À noter que le Manifest V2 reste pour l’instant actif dans Firefox, alors que Google comptait initialement l’abandonner en mars. Avec le report du MV3 dans Chrome, il est possible que cette date glisse également. Mozilla se penchera à nouveau sur la situation du MV3 à la fin de l’année.

Le reste des nouveautés

Firefox 109 contient d’autres apports, dont le sélecteur natif de dates en HTML, maintenant pilotable entièrement au clavier si besoin. Le changement permet dans la foulée de le rendre compatible avec les lecteurs d’écran pour les personnes en situation de handicap.

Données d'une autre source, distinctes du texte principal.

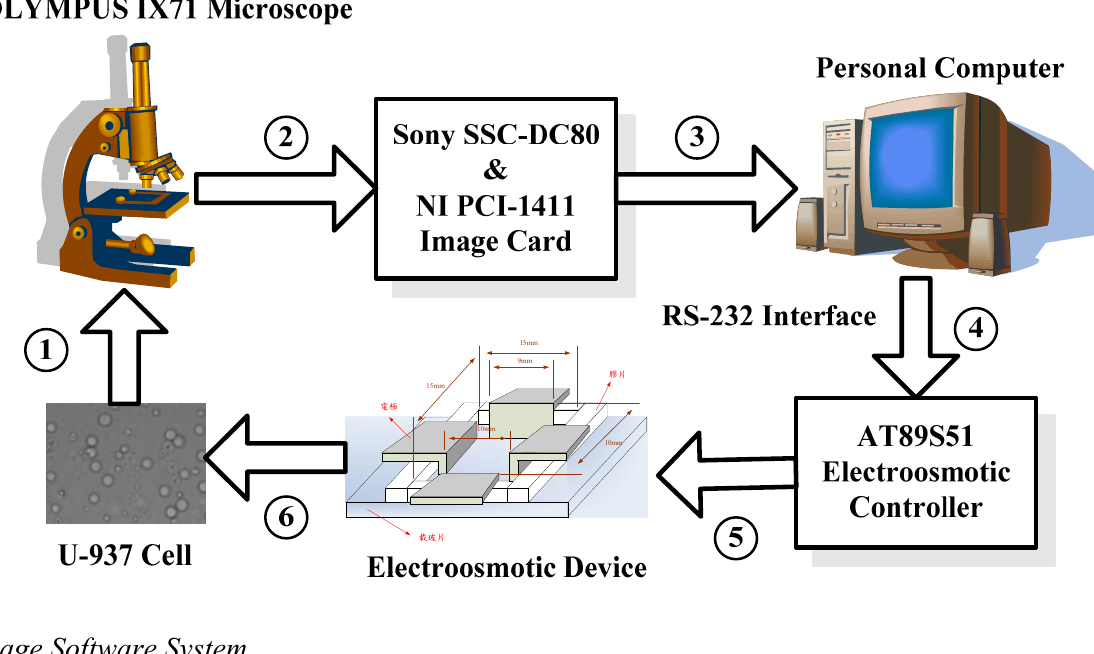
Figure 1. Schematic block in the present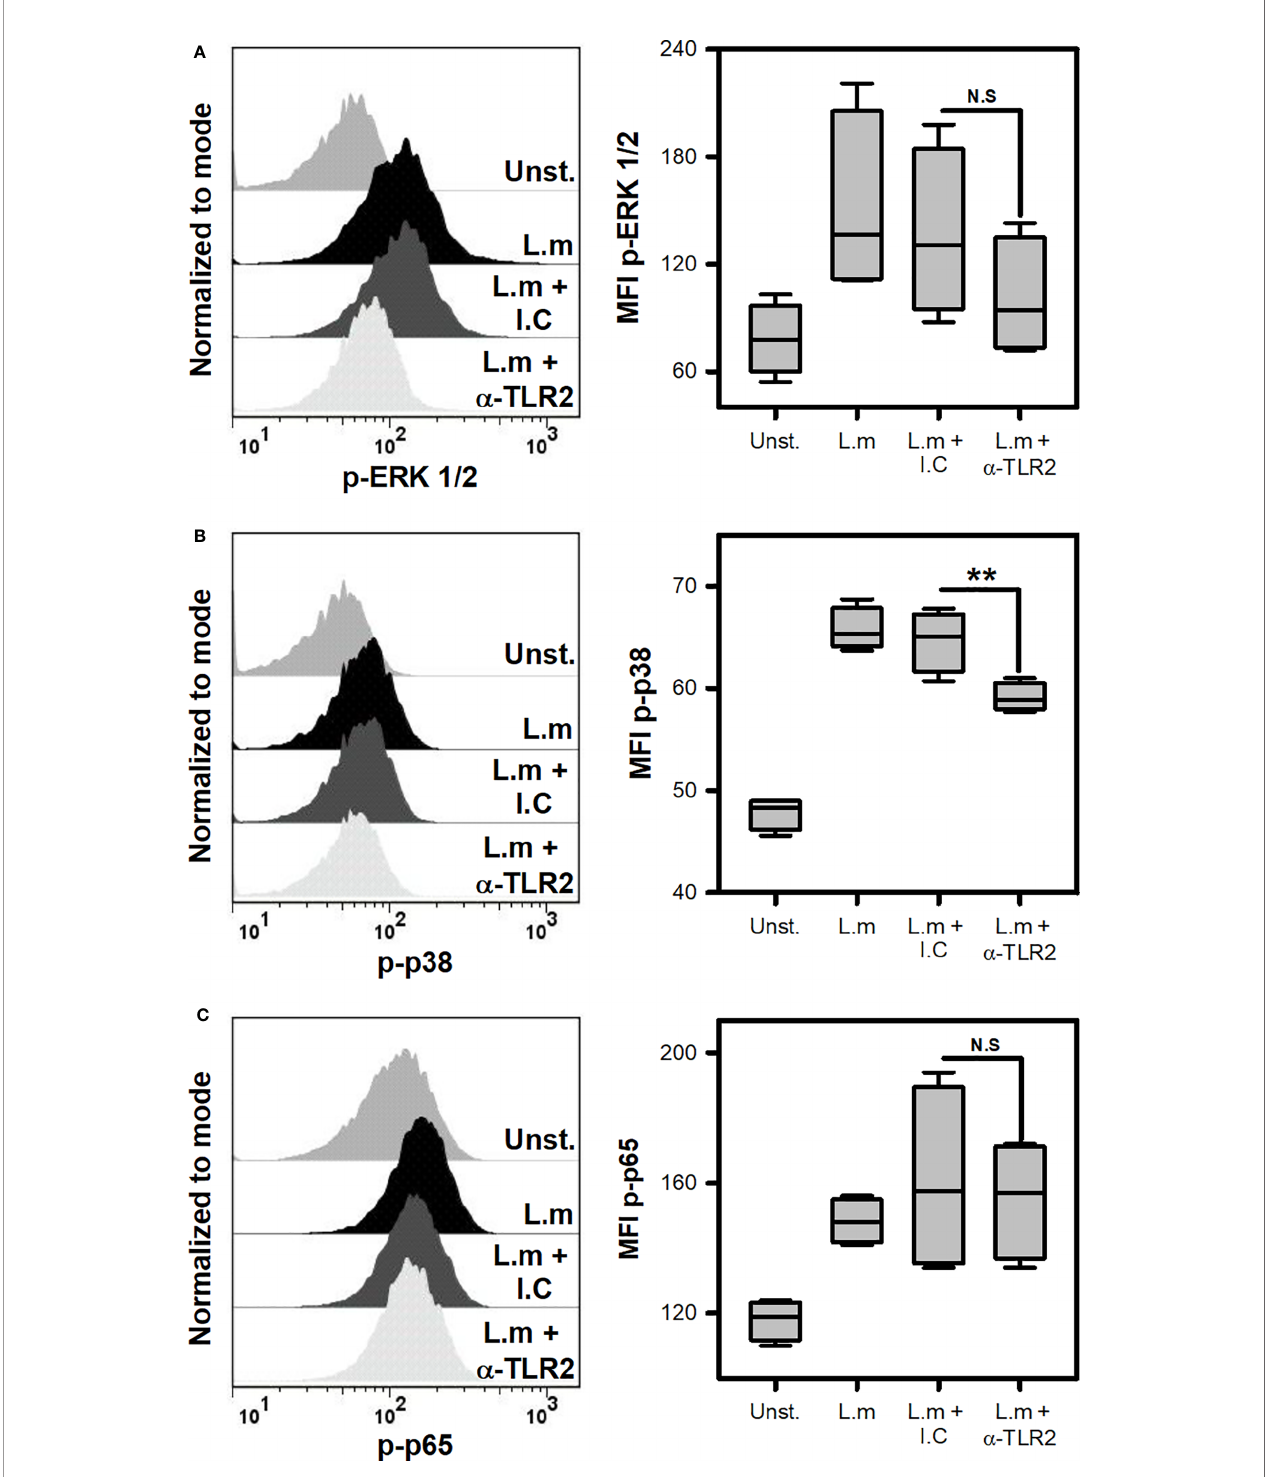
FIGURE 6 | Mast cells TLR2 regulates p38 activation in response to Listeria monocytogenes . 2.5x10 5 BMMC/0.25 mL of complete medium were preincubated with anti-TLR2 for 30 minutes and then were stimulated with L.m (MOI 100:1) for different times to determine the phosphorylation of (A) ERK 1/2 at 15 minutes, (B) p38 at 60 minutes and (C) p65 at 30 minutes by fl ow cytometry. The graphs show the median fl uorescence intensity (MFI). (The fi gure shows the sum of 4 independent experiments, n=4 per group and for each phospho-protein. **p<0.01; N.S, Not Signi fi cance; Kruskal-Wallis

On note par ailleurs une protection spécifique contre l’exploit Arbitrary Code Guard pendant la lecture de médias sous Windows, l’arrivée de l’espagnol (Espagne et Argentine) dans le correcteur orthographique, la possibilité de fermer ou supprimer des liens dans la liste des pages récemment fermées de Firefox View, ou encore le changement de comportement du raccourci Ctrl/Cmd + roulettes ou touchpad sur macOS, qui fait désormais défiler la page plutôt que changer le niveau de zoom, comme les autres navigateurs sur Mac.

Comme d’habitude, plusieurs ajouts sont destinés aux développeurs, notamment le support par la propriété CSS content-Visibility de la valeur auto, le support des valeurs Mark, MarkText et ButtonBorder par le type de données system-color, ou encore l’activation par défaut de l’évènement scrollend.